Franciscan just inked a contract with vending company Ace Coffee Bar Inc., which had started posting nutrition information for its vending products. The timing of Franciscan’s desire to revamp vending coincided with the health care law requirements.

“It was win-win for us,” Estes said.

The machines will continue to offer a variety of snacks and beverages, but the healthy items will outnumber the not-so-healthy.

“The consumer has to make the choice,” Estes said.

Methodist Hospitals offers healthy options in all of its vending machines, said Ray Gullatt, director of food and nutritional services for Methodist.

“Healthy options are marked with a heart in all snack machines,” he said.

Offerings include baked chips, pretzels, milk, fruit cups, oat and honey bars, oatmeal, fresh fruit, water and juice, he said.

Community Healthcare System offers healthy options through its 43 vending machines, said Daniel Jaehn, lead system director of hospitality and nutrition services for Community Healthcare System.

“Fresh products such as vegetable crudites, yogurt parfaits, fresh fruit cups, hummus cups, antioxidant trail mixes, low-fat smoothies and low-calorie artisan sandwiches on wheat are offered in our cold food machines,” he said. “The snack machines provide an 80 percent healthy and a 20 percent not-as-healthy blend of products, which is part of our ‘Good For You and Nutritious Too’ vending strategy.”

Community worked with its dietitians to format a nutritious plan for the machines consistent with dietary guidelines, he said.

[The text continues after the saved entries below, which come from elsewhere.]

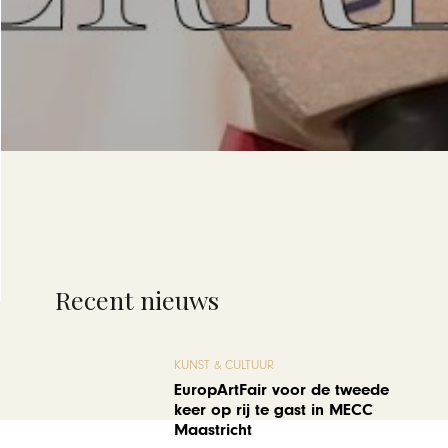
Recent nieuws
KUNST & CULTUUR
EuropArtFair voor de tweede
keer op rij te gast in MECC
Maastricht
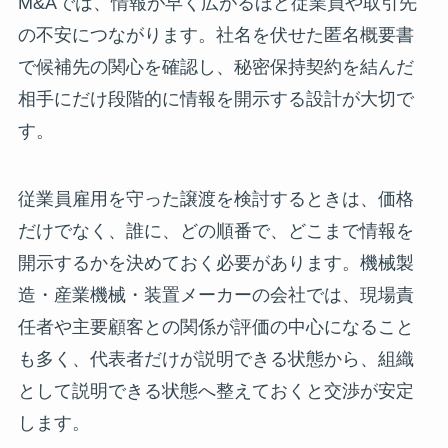
M&Aでは、情報が早く広がるほど従業員や取引先
の不安につながります。社名を伏せた匿名概要書
で候補先の関心を確認し、秘密保持契約を結んだ
相手にだけ段階的に情報を開示する設計が大切で
す。
従業員雇用を守った譲渡を検討するときは、価格
だけでなく、誰に、どの順番で、どこまで情報を
開示するかを決めておく必要があります。機械製
造・産業機械・装置メーカーの会社では、現場責
任者や主要顧客との関係が評価の中心になること
も多く、代表者だけが説明できる状態から、組織
として説明できる状態へ整えておくと交渉が安定
します。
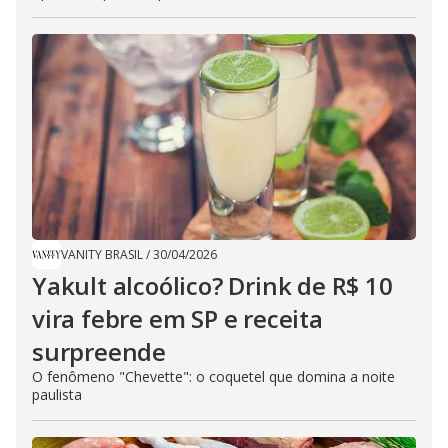
VANITY BRASIL
/
30/04/2026
Yakult alcoólico? Drink de R$ 10
vira febre em SP e receita
surpreende
​O fenômeno "Chevette": o coquetel que domina a noite
paulista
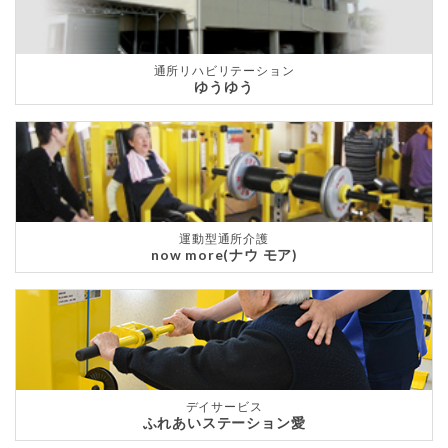
通所リハビリテーション
ゆうゆう
運動型通所介護
now more(ナウ モア)
デイサービス
ふれあいステーション愛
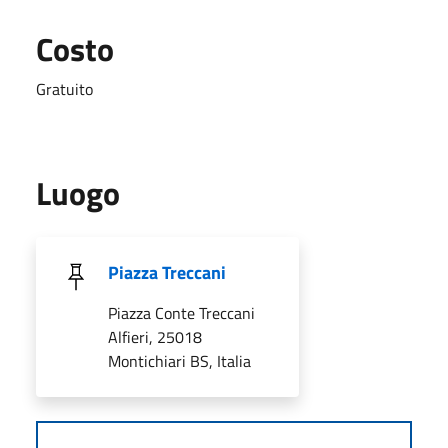
Costo
Gratuito
Luogo
Piazza Treccani
Piazza Conte Treccani
Alfieri, 25018
Montichiari BS, Italia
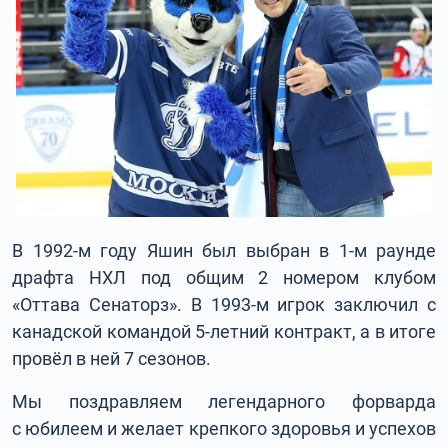
В 1992-м году Яшин был выбран в 1-м раунде
драфта НХЛ под общим 2 номером клубом
«Оттава Сенаторз». В 1993-м игрок заключил с
канадской командой 5-летний контракт, а в итоге
провёл в ней 7 сезонов.
Мы поздравляем легендарного форварда
с юбилеем и желает крепкого здоровья и успехов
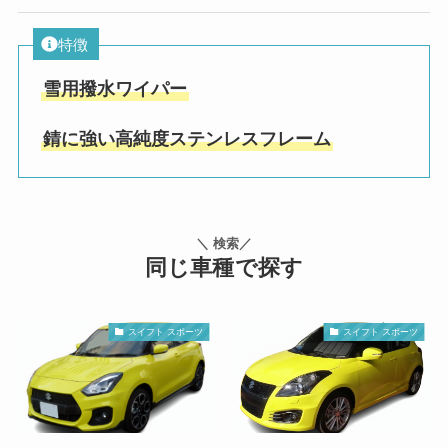
特徴
雪用撥水ワイパー
錆に強い高純度ステンレスフレーム
＼ 検索／
同じ車種で探す
スイフト スポーツ
スイフト スポーツ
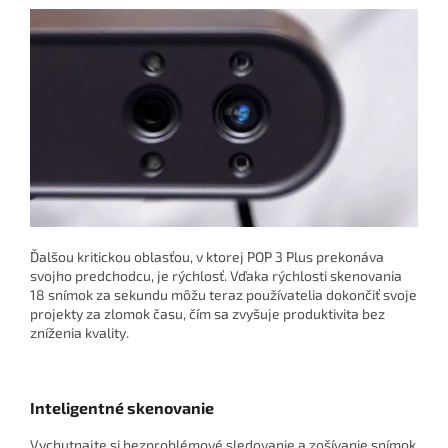
Ďalšou kritickou oblasťou, v ktorej POP 3 Plus prekonáva
svojho predchodcu, je rýchlosť. Vďaka rýchlosti skenovania
18 snímok za sekundu môžu teraz používatelia dokončiť svoje
projekty za zlomok času, čím sa zvyšuje produktivita bez
zníženia kvality.
Inteligentné skenovanie
Vychutnajte si bezproblémové sledovanie a zošívanie snímok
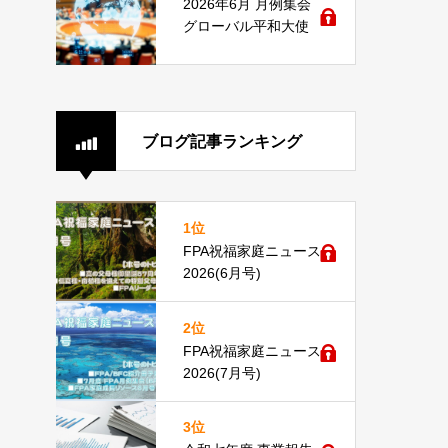
2026年6月 月例集会
グローバル平和大使
ブログ記事ランキング
1位
FPA祝福家庭ニュース
2026(6月号)
2位
FPA祝福家庭ニュース
2026(7月号)
3位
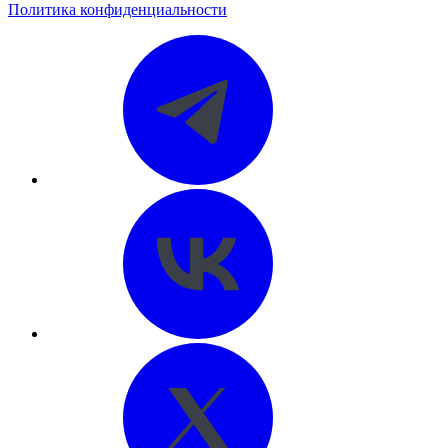
Политика конфиденциальности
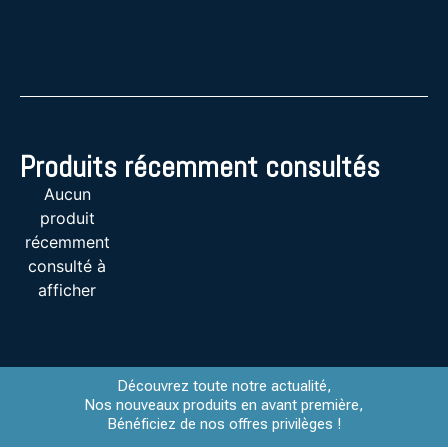
Produits récemment consultés
Aucun
produit
récemment
consulté à
afficher
Découvrez toute notre actualité,
Nos nouveaux produits en avant première,
Bénéficiez de nos offres privilèges !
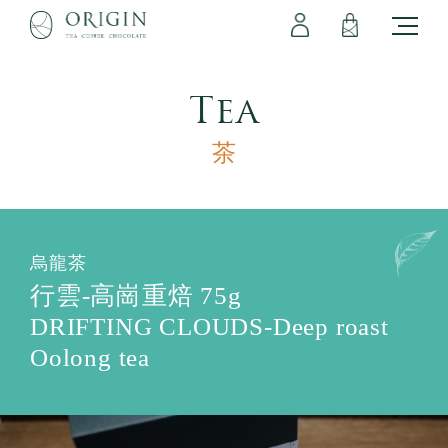
會員專區
立即註冊
登出
登入
Tea
茶
烏龍茶
行雲-高崗重焙 75g
DRIFTING CLOUDS-Deep roast
Oolong tea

“We are seeing a conscientious shift to healthier products in our customer purchasing decision habits,” Jaehn said.

Jaehn said Community views itself as a progressive health care system, and it is incumbent upon them to reflect the spirit by providing healthier options and communicating that to vending consumers.

“All of our snack machines are equipped with a nutrition facts video board technology so that customers can preview the nutrition content prior to purchasing,” he said. “Informed customers can then make better healthier choices.”

In the future, Community may convert more of its vending machines to cashless operations that would build in rewards for making healthy choices, Jaehn said.